SELECTED TEXT
Monday, October 4, 2010

A Canadian Wikipedia Adventure

       When contributing to Wikipedia it is always best to stick to what you know. The concept behind the world’s largest online encyclopedia is that everyone has valuable accumulated knowledge that should be shared, on what is essentially a global knowledge base with a fancy title. Writing about what you are unfamiliar with, or something that requires you to conduct research defies this key concept, especially since somebody who is more familiar with the topic could write a better article.

       Keeping the aforementioned concept in mind the question becomes, what knowledge area could a New Media Masters student from the Great White North (Canada) contribute to? The answer is ice hockey. Like many Canadians I spend much of my free time watching, playing, and reading about ice hockey. It was with great surprise that I learned that recently signed San Jose Sharks’ goaltender J.P. Anderson did not have an entry in the online encyclopedia, and so started the wonderful journey that is contributing to Wikipedia.

       As a novice in terms of contributing to Wikipedia, I started with the tutorial. The majority of the lessons focused on defining what level of notoriety is expected from a published contribution, as well as defining Wikipedia key concepts like “no original research” and ensuring articles remain unbiased. From there I decided to use the article wizard to help develop my article. The beginning of the wizard was much like the tutorial, in that it didn’t provide any interactive practice work, but just more information on acceptable formatting and markup. The payoff is at the end of the article wizard where they give you three options for creating your article, either directly on a live space, a shared sandbox area where you could experiment but everything you write is visible to the public, or a private user sandbox where posts are only visible when you submit them. I chose the private user sandbox area, created a user name, and was off to the races.

[Lines of data]

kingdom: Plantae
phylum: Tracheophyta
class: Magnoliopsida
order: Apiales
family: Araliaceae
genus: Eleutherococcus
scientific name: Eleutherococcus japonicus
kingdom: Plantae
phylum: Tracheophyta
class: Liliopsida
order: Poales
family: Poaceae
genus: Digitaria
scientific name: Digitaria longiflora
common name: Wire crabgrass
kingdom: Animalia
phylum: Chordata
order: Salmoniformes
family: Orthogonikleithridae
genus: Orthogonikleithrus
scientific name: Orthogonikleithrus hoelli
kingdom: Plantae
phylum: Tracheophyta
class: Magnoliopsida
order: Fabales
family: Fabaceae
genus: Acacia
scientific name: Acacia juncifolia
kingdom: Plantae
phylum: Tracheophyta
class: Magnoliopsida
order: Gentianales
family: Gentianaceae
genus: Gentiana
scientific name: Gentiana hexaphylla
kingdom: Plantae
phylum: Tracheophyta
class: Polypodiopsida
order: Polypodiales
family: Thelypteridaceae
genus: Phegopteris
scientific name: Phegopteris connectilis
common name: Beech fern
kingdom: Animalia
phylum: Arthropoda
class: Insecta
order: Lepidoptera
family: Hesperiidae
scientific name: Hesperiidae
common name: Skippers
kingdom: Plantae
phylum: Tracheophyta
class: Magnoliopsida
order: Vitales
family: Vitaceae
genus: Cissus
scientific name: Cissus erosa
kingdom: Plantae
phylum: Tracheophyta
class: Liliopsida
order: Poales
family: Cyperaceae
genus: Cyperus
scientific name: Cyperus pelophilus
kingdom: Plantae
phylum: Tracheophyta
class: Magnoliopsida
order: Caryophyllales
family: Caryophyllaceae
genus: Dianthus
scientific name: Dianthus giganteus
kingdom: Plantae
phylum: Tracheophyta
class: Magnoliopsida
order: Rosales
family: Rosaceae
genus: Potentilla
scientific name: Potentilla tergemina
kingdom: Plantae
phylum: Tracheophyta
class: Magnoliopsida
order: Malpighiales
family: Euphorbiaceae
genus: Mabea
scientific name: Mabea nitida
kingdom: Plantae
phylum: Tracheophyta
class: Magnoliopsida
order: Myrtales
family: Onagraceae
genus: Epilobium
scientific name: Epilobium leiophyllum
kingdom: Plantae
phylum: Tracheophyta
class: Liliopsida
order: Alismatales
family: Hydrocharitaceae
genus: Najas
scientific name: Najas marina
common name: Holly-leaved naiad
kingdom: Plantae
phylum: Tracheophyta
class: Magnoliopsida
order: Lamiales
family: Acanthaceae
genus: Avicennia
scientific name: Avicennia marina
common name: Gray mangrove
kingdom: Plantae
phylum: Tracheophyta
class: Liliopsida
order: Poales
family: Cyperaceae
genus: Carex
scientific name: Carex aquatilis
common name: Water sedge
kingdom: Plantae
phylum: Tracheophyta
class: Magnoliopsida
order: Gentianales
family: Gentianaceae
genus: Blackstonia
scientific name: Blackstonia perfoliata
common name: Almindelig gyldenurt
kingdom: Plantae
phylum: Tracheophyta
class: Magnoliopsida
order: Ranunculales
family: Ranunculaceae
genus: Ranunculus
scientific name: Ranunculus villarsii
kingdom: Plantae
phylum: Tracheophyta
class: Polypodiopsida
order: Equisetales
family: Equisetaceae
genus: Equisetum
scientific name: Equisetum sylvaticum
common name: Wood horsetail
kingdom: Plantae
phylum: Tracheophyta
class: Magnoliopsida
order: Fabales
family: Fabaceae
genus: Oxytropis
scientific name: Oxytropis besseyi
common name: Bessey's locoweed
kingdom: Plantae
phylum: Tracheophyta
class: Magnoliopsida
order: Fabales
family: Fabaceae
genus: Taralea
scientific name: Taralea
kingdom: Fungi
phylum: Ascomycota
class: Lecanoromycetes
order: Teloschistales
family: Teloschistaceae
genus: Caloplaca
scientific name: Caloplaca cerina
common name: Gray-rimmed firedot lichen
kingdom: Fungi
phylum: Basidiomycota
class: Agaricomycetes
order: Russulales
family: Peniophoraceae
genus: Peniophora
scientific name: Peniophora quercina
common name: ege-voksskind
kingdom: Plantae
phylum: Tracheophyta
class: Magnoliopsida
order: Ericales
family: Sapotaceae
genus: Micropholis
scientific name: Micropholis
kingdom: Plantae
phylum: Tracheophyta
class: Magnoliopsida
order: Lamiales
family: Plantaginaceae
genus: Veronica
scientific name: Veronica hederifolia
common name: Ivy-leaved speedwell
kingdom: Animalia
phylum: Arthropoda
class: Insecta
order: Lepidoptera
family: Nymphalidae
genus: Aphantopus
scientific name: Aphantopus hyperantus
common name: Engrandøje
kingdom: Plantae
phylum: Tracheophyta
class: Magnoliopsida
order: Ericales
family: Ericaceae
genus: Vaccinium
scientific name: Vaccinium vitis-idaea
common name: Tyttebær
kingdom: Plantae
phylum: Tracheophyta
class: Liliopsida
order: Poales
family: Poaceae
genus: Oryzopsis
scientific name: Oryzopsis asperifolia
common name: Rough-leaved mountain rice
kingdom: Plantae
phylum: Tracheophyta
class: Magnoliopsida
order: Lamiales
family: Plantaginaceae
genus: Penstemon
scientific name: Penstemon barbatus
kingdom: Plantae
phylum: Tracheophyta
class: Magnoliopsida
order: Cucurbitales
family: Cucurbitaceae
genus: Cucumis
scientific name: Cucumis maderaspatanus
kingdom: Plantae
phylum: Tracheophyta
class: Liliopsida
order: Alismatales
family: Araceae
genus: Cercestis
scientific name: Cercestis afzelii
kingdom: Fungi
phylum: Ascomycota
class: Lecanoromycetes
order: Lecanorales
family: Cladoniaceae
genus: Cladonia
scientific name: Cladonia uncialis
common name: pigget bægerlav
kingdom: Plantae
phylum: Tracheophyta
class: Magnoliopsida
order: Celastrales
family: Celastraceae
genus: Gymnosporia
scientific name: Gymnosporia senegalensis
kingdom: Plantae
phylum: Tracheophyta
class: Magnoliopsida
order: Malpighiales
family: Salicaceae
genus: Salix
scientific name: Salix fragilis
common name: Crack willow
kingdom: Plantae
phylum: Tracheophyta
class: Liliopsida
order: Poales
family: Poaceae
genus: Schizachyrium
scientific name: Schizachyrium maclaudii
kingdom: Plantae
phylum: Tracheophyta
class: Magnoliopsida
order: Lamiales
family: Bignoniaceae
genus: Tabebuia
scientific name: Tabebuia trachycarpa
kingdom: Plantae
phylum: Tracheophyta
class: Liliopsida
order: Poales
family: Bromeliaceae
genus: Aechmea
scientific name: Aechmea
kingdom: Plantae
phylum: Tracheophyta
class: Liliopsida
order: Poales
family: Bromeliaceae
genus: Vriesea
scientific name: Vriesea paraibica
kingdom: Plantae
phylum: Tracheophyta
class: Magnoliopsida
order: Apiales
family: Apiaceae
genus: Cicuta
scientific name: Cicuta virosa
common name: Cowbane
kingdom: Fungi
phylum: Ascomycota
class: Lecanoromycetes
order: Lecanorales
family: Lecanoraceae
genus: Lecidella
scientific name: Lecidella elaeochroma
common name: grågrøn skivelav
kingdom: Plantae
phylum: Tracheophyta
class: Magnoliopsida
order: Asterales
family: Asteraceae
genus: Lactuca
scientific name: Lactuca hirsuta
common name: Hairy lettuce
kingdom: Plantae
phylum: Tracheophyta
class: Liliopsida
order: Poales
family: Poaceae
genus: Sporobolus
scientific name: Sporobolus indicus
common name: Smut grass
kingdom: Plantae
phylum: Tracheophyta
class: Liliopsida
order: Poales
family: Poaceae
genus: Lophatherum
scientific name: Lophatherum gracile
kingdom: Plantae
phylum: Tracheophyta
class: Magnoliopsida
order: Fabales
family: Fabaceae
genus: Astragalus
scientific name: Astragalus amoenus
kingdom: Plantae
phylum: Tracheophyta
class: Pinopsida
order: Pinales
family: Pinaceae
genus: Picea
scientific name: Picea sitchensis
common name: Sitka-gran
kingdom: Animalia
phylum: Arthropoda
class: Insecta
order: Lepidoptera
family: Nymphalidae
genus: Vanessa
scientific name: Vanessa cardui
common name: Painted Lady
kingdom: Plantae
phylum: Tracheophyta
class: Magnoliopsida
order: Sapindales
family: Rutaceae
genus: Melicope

WHAT YOU NEED TO DO
1 – Copy out the whole post about contributing to Wikipedia word for word.
2 – Recast the lines of the listing as a Markdown table with the columns Row and Line. Start at the first line of the listing, continue through the line with "genus: Gentiana", and leave out blank lines.

SOLUTION SET
1 –
Monday, October 4, 2010

A Canadian Wikipedia Adventure

       When contributing to Wikipedia it is always best to stick to what you know. The concept behind the world’s largest online encyclopedia is that everyone has valuable accumulated knowledge that should be shared, on what is essentially a global knowledge base with a fancy title. Writing about what you are unfamiliar with, or something that requires you to conduct research defies this key concept, especially since somebody who is more familiar with the topic could write a better article.

       Keeping the aforementioned concept in mind the question becomes, what knowledge area could a New Media Masters student from the Great White North (Canada) contribute to? The answer is ice hockey. Like many Canadians I spend much of my free time watching, playing, and reading about ice hockey. It was with great surprise that I learned that recently signed San Jose Sharks’ goaltender J.P. Anderson did not have an entry in the online encyclopedia, and so started the wonderful journey that is contributing to Wikipedia.

       As a novice in terms of contributing to Wikipedia, I started with the tutorial. The majority of the lessons focused on defining what level of notoriety is expected from a published contribution, as well as defining Wikipedia key concepts like “no original research” and ensuring articles remain unbiased. From there I decided to use the article wizard to help develop my article. The beginning of the wizard was much like the tutorial, in that it didn’t provide any interactive practice work, but just more information on acceptable formatting and markup. The payoff is at the end of the article wizard where they give you three options for creating your article, either directly on a live space, a shared sandbox area where you could experiment but everything you write is visible to the public, or a private user sandbox where posts are only visible when you submit them. I chose the private user sandbox area, created a user name, and was off to the races.

2 –
| Row | Line |
|---|---|
| 1 | kingdom: Plantae |
| 2 | phylum: Tracheophyta |
| 3 | class: Magnoliopsida |
| 4 | order: Apiales |
| 5 | family: Araliaceae |
| 6 | genus: Eleutherococcus |
| 7 | scientific name: Eleutherococcus japonicus |
| 8 | kingdom: Plantae |
| 9 | phylum: Tracheophyta |
| 10 | class: Liliopsida |
| 11 | order: Poales |
| 12 | family: Poaceae |
| 13 | genus: Digitaria |
| 14 | scientific name: Digitaria longiflora |
| 15 | common name: Wire crabgrass |
| 16 | kingdom: Animalia |
| 17 | phylum: Chordata |
| 18 | order: Salmoniformes |
| 19 | family: Orthogonikleithridae |
| 20 | genus: Orthogonikleithrus |
| 21 | scientific name: Orthogonikleithrus hoelli |
| 22 | kingdom: Plantae |
| 23 | phylum: Tracheophyta |
| 24 | class: Magnoliopsida |
| 25 | order: Fabales |
| 26 | family: Fabaceae |
| 27 | genus: Acacia |
| 28 | scientific name: Acacia juncifolia |
| 29 | kingdom: Plantae |
| 30 | phylum: Tracheophyta |
| 31 | class: Magnoliopsida |
| 32 | order: Gentianales |
| 33 | family: Gentianaceae |
| 34 | genus: Gentiana |